Telephone answering systems is one. No longer would callers seeking information , be subjected to a morning of pushing buttons on their phones and listening to stupid "easy listening" music while a bodiless voice repeatedly states, "Your call is very important to us so please stay on the line for our next available representative."
As if this new millennium thing wasn't heady enough stuff all by itself, an afternoon's visit from my oldest grandson revealed further complications.
Stephen got his computer savy from professors in labs at Tarleton and is a handy e-mail source problem solver for me. On Saturday he explained that this is NOT the last year of the 20th century but that the year 2000 is. "We won't begin the 21st century until the year 2001," he said "because the lst century began with the year 1 not 0. So although this is the last year of the 1900's, the last year of the 20th Century is 2000. So folks are getting a year's jump on the new millennium."
To his bit of logic, this grandmother shrugged , knowing there's no way to get ahead of a smart kid. In fact without either my own grandchildren or some borrowed from friends, it would be just about impossible to ever make anything around here work properly. Take granddaughter Whitney, for instance. If she hadn't just happened to be staying on for a few days right after Christmas, we might never have got to see another television show .
It all started when Tom threw the remote against the wall and stated that it was indeed a sorry piece of equipment and needed go in the same burial ground as dead TV sets. Having no desire to live in the same house with a man who doesn't have the remote control in his right hand, I bundled up and went out in the cold in search of a remote to fit my husband's sweaty palm.

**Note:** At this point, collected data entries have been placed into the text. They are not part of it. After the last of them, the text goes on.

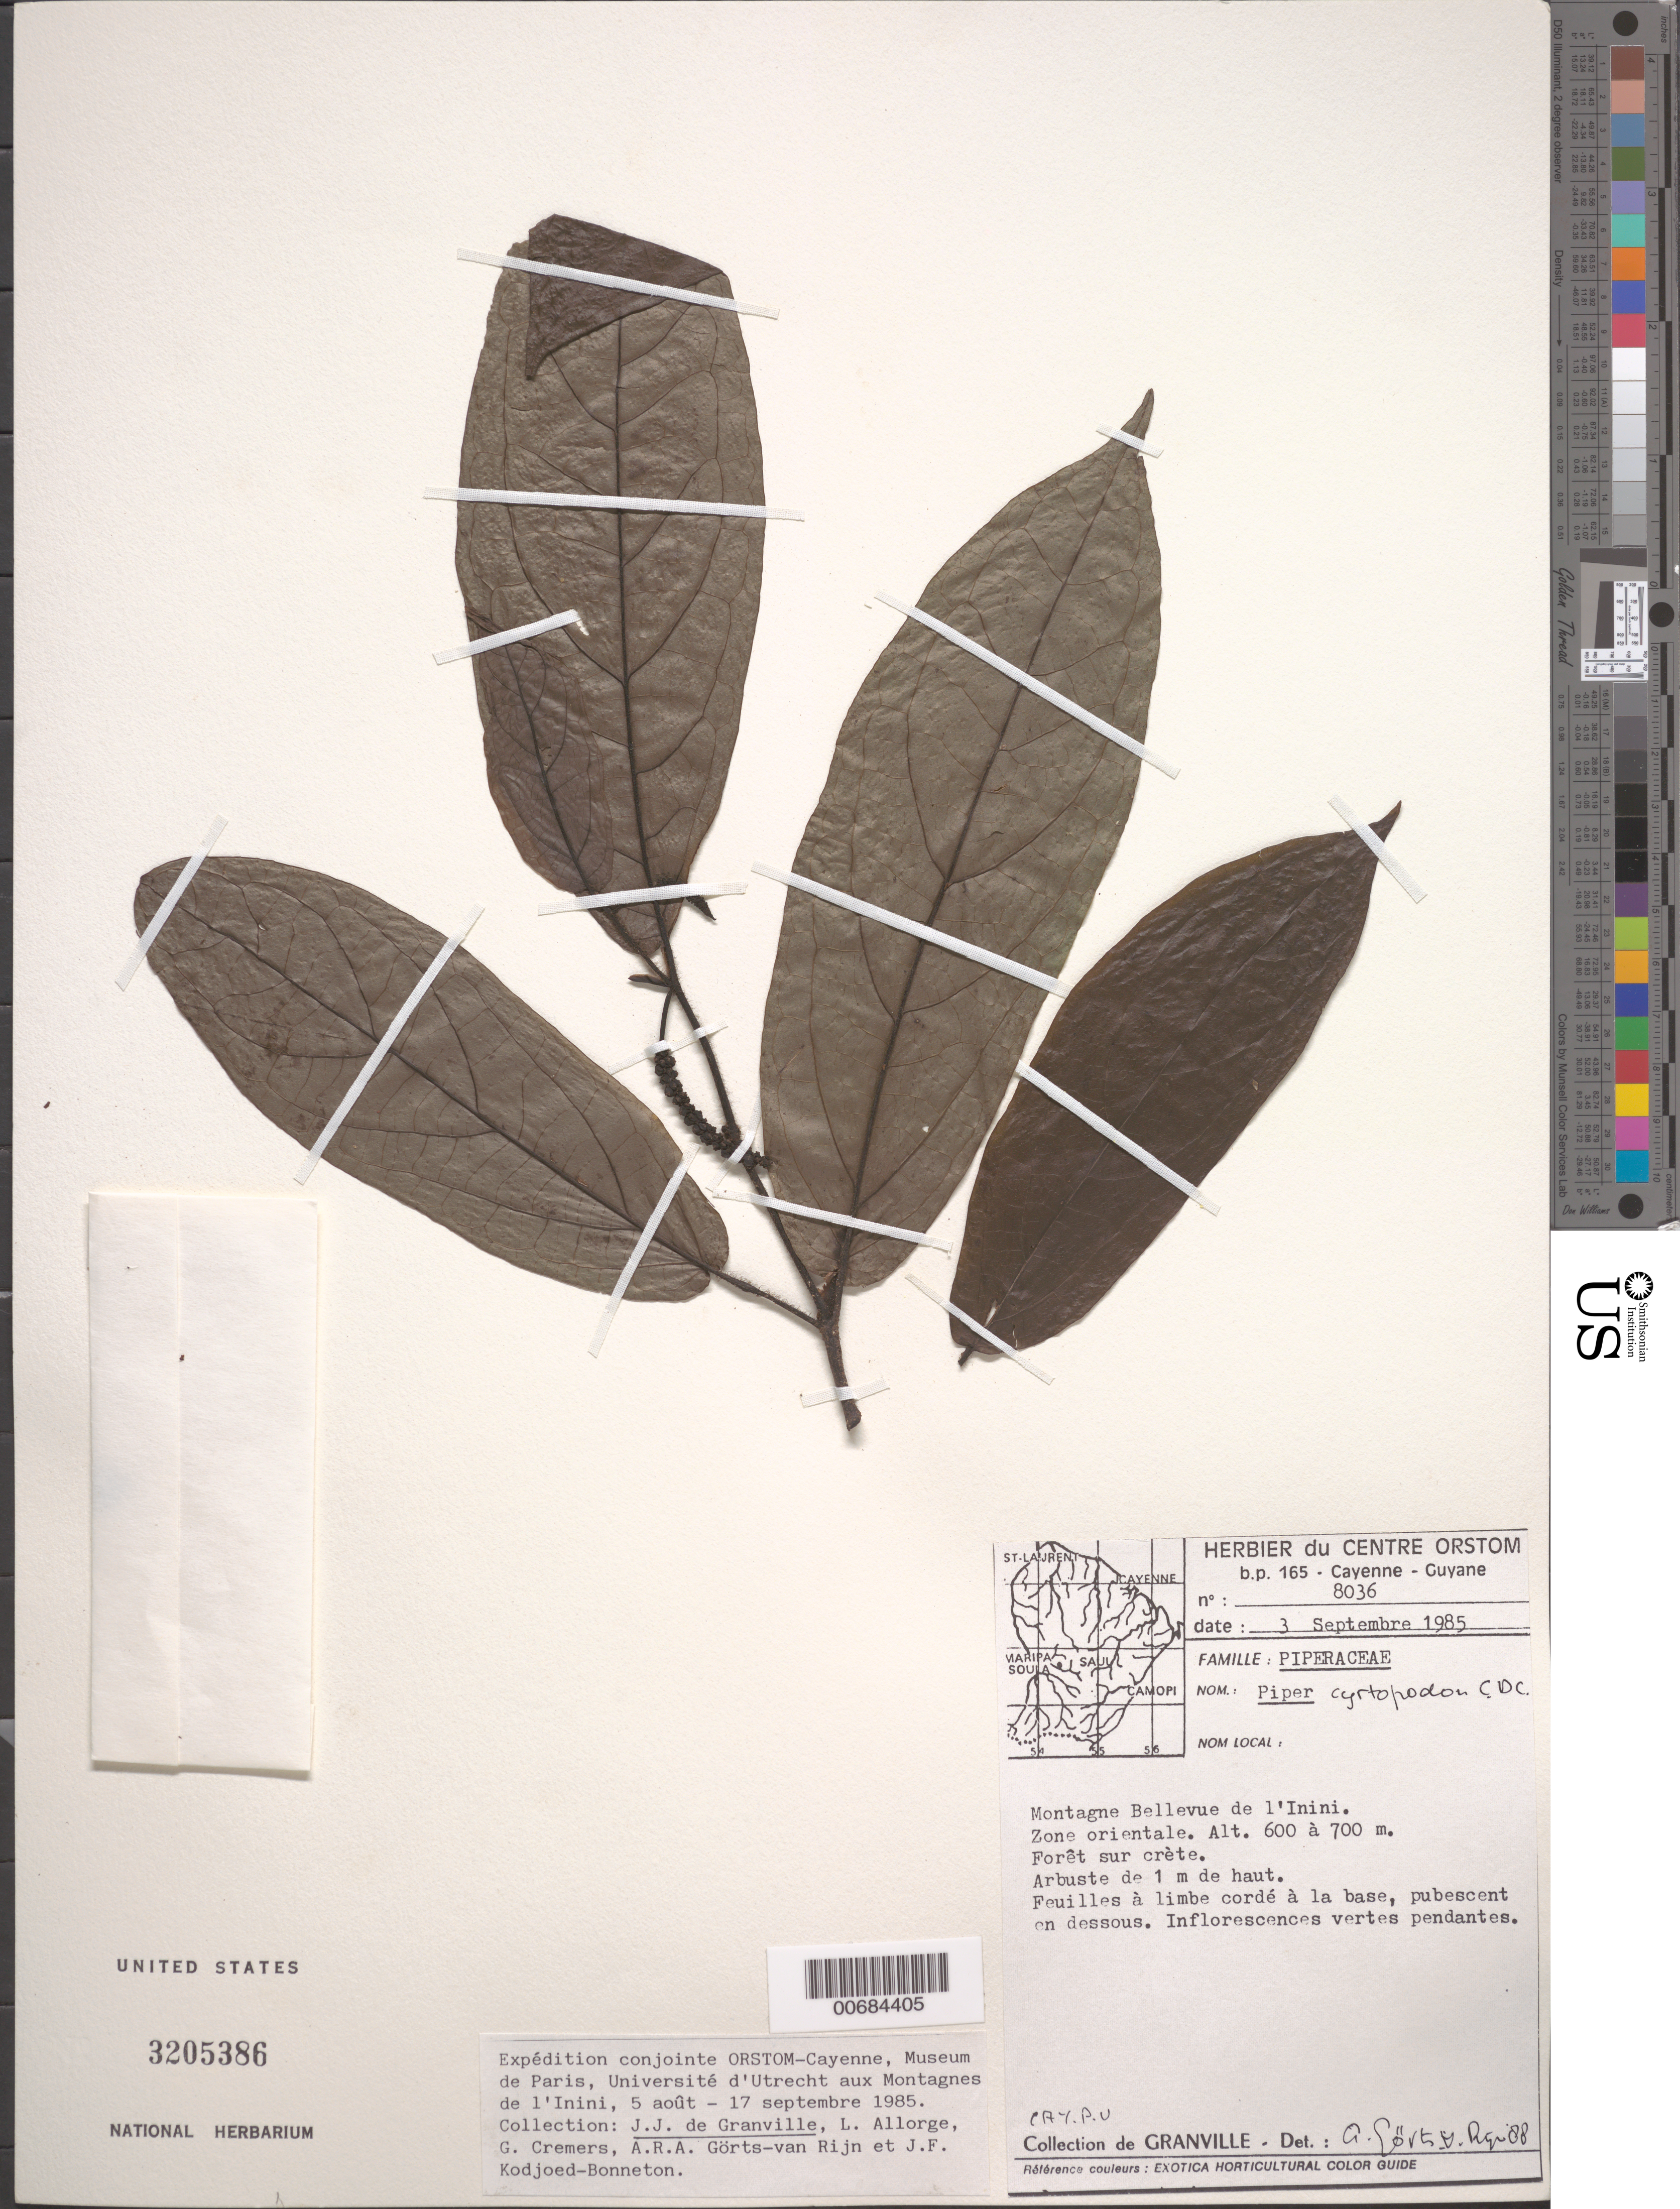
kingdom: Plantae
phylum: Tracheophyta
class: Magnoliopsida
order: Piperales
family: Piperaceae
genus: Piper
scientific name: Piper cyrtopodon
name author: (Miq.) C. DC.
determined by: Görts-van Rijn, A. R. A.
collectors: J.-J. de Granville, L. Allorge, G. Cremers, A. .R. A. Görts-van Rijn & J. Kodjoed-Bonneton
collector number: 8036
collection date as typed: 3-Sep-85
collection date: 1985-09-03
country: French Guiana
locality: Montagnes Bellevue de l'Inini, zone orientale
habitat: Forêt sur crete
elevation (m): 600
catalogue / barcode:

There were an amazing number of choices displayed at the store where I stopped, all snuggled in with the rest of the electronics stuff hanging on the wall. They had more buttons than the one I had just thrown in the dumpster, and they were smaller. Some were shaped thin on one end and fat on the other and the print on two or three said that they were pre-programmed. Sensing that pre-programmed would mean less down time, I grabbed up the most expensive one and trotted off home.
Once back in the house, I found out that pre-programmed may mean hitting the red "power" button will make the set light up, but it does not mean that you will be able to see anything. Half an hour of reading directions written in possible Sanskrit , I stuck the control back inside it's busted plastic bubble, said a few words over it and vowed to take it back where I got it. Just then our 12 year old granddaughter picked it up, looked it over, and without reading any directions, pointed it at the blank face of the television , mumbled something , blinked her eyes a few times, and presto, there sat Judge Judy spitting out a sentence to some bumbling idiot. Ahh yes, we sat back in our recliners. All was well with the world.
All misgivings about what will happen after 1999 faded away from our minds. If God had meant for computers to crash when that Big Year odometer flips over, then he wouldn't have invented grandchildren to take charge!